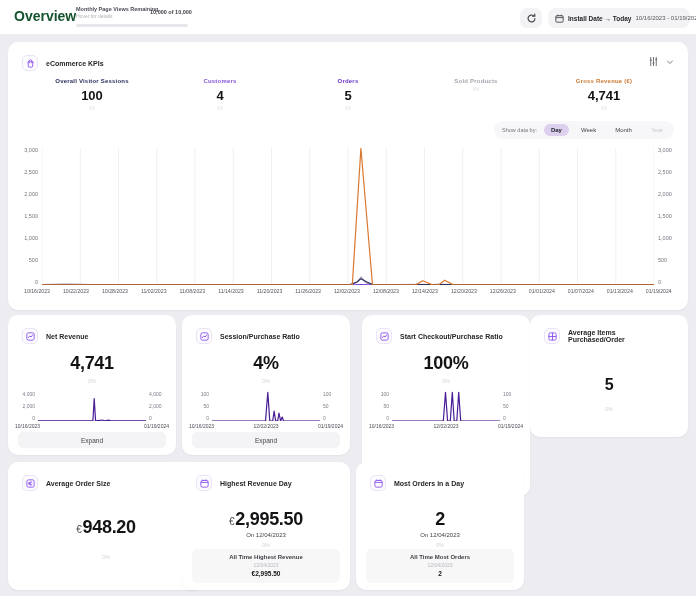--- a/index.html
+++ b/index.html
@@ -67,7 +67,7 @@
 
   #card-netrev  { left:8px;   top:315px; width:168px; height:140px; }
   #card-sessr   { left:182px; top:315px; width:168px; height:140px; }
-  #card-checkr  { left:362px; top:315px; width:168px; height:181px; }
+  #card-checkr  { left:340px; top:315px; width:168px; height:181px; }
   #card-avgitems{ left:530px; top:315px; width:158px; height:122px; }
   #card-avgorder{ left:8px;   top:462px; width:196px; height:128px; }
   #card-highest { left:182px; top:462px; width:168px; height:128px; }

--------------------

- [TRY IT]:
Your answer should consist of the lines from the listing that hold the word "checkr".

- [REPLY TO THE TASK]:
-  #card-checkr  { left:362px; top:315px; width:168px; height:181px; }
+  #card-checkr  { left:340px; top:315px; width:168px; height:181px; }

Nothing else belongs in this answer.